Plenty has been written about the role of cognitive bias in sports. Much of it, however, is theoretical. Having worked in soccer for six years now, I’ve experienced the effect of several biases – and other mental errors – directly in my daily interactions. I thought it might be helpful for other decision-makers in soccer to hear about some of these errors in a real-world setting. Here is a short and doubtlessly incomplete list. I’ve coined some of the terms myself, so expert readers may know some of these phenomena by other names.
Prejudice. Simple, old-fashioned prejudice is alive and well in soccer management. “Players from Country X are all Y” is something I’ve heard several times in recruiting meetings. Even if this statement about players from Country X were true in general, it would only be useful as an initial filter. When assessing a specific player, it’s much more important to look at the merits than to fall back on stereotypes.
Anchoring. Sometimes a player is typecast based on events that occurred years ago. Once a colleague dismissed a player under consideration because he had coached him as a youngster. Usually this kind of first-hand information is the gold standard, but in this case it was out of date. A background check suggested that the player had evolved physically and emotionally in the intervening years. Another time, a player was rejected because he had failed to perform the first time he left his home country’s league. Again, a deeper dive showed that this experience had been a wake-up call for the player, and he had changed his lifestyle, attitude, and training habits in order to get another chance. In each of these situations, an uptick in the player’s data motivated the additional research.
Overoptimism. Every signing and tactical decision has upside and downside risk, yet sometimes decision-makers ignore the downside. For example, a coach whose team was drawing a match against superior opposition midway through the second half saw an opportunity for a famous victory. He put on attacking substitutes and changed his formation, but by opening up the game he ended up getting blown out and destroying his players’ morale. As anyone who has worked inside a club can say, maintaining positivity and aggressiveness throughout the season is a huge priority. That doesn’t mean we can completely ignore the possibility of bad outcomes. In coaching and recruiting meetings, it’s crucial to be realistic. We can’t always assume that what we want to happen will actually happen. It may help to acknowledge that bad outcomes – like some types of injuries – may be beyond our control. If they’re nobody’s fault, it’s easier to consider them and still stay positive.
Reactiveness. The last match is always freshest in our minds, but it’s critical that we avoid overweighting the last match in our decisions. I worked with a coach for a while who, if he lost, would change his back four for the next match. If he won or got a respectable draw, he’d keep the back four the same. Not only did this system create a lot of disruption and uncertainty in the squad, it wasn’t really based on the fundamental abilities of the players. It’s usually better to know the squad thoroughly, pick what looks like the best XI and formation, and stick with it. Things won’t always gel immediately, but chopping and changing can make it harder to forge the connections that lead to the best performances.
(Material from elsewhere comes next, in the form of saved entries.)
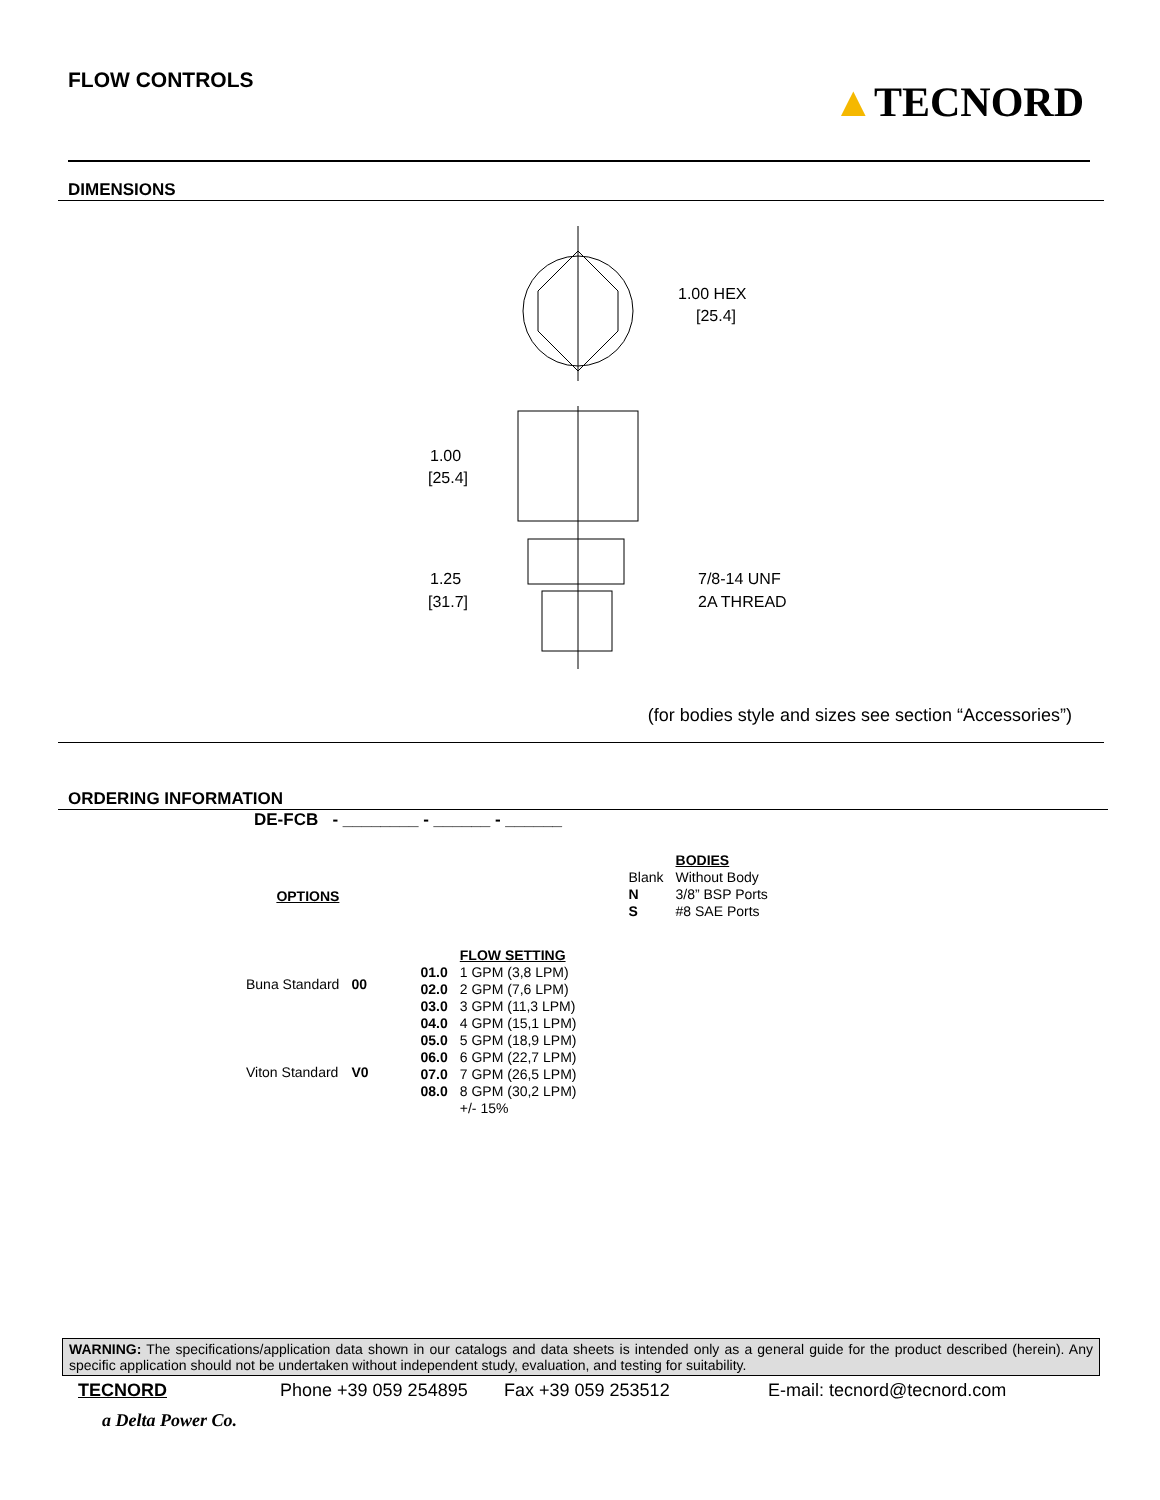FLOW CONTROLS
▲TECNORD
DIMENSIONS
1.00 HEX
[25.4]
1.00
[25.4]
1.25
[31.7]
7/8-14 UNF
2A THREAD
(for bodies style and sizes see section “Accessories”)
ORDERING INFORMATION
DE-FCB - ________ - ______ - ______
| OPTIONS | |
| Buna Standard | 00 |
| Viton Standard | V0 |
| | FLOW SETTING |
| 01.0 | 1 GPM (3,8 LPM) |
| 02.0 | 2 GPM (7,6 LPM) |
| 03.0 | 3 GPM (11,3 LPM) |
| 04.0 | 4 GPM (15,1 LPM) |
| 05.0 | 5 GPM (18,9 LPM) |
| 06.0 | 6 GPM (22,7 LPM) |
| 07.0 | 7 GPM (26,5 LPM) |
| 08.0 | 8 GPM (30,2 LPM) |
| | +/- 15% |
| | BODIES |
| Blank | Without Body |
| N | 3/8” BSP Ports |
| S | #8 SAE Ports |
WARNING: The specifications/application data shown in our catalogs and data sheets is intended only as a general guide for the product described (herein). Any specific application should not be undertaken without independent study, evaluation, and testing for suitability.
TECNORD Phone +39 059 254895 Fax +39 059 253512 E-mail: tecnord@tecnord.com
a Delta Power Co.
Active confirmation bias. I’ve distinguished this phenomenon from plain vanilla confirmation bias because of a situation I experienced. An executive was keen to sign a player whose metrics were mediocre at best. He asked about every aspect of the player’s game, searching for something positive. When I finally offered one aspect where the player looked roughly average, the executive seized on it – he had what he wanted, and the conversation was over. He didn’t just show bias in assessing the data presented to him; he actively sought new data to confirm his bias.
Defensive isolation. When the pressure is on, and a decision is make-or-break, very few decision-makers in soccer will trust anything except their own instincts. If they’re going to go down, they’ll go down on their own terms, because of the weaknesses of their own methods and ways of thinking. So at the time when a decision should be the most collaborative and consensus-driven – in order to reduce risk – an executive may decide to take the decision entirely upon himself. This can be a general outlook as well. I once had a club official tell me that he wanted to “make his own mistakes” in the transfer market. But the mistakes wouldn’t be his own at all; tens of millions of dollars were in play, and many more people at the club would suffer if he erred. His comment, though apparently harmless, was either willful ignorance or pure conceit.
Association error. When someone is very good at one thing, there is a tendency to assume that he or she will be very good at other things as well. I’ve seen this in how executives view coaches: a good tactical coach is often assumed to be a good recruiter, though there’s not always enough basis for that association. Indeed, a skillful coach for defending may not even be a skillful coach for attacking. Owners may fall into the same trap even when assessing their own skills; someone who’s made millions in business may decide that he or she might be just as successful in scouting players through video clips. Some things are best left to the experts.
I’m closing in on 900 words and could probably write another 9,000, so I’ll stop here.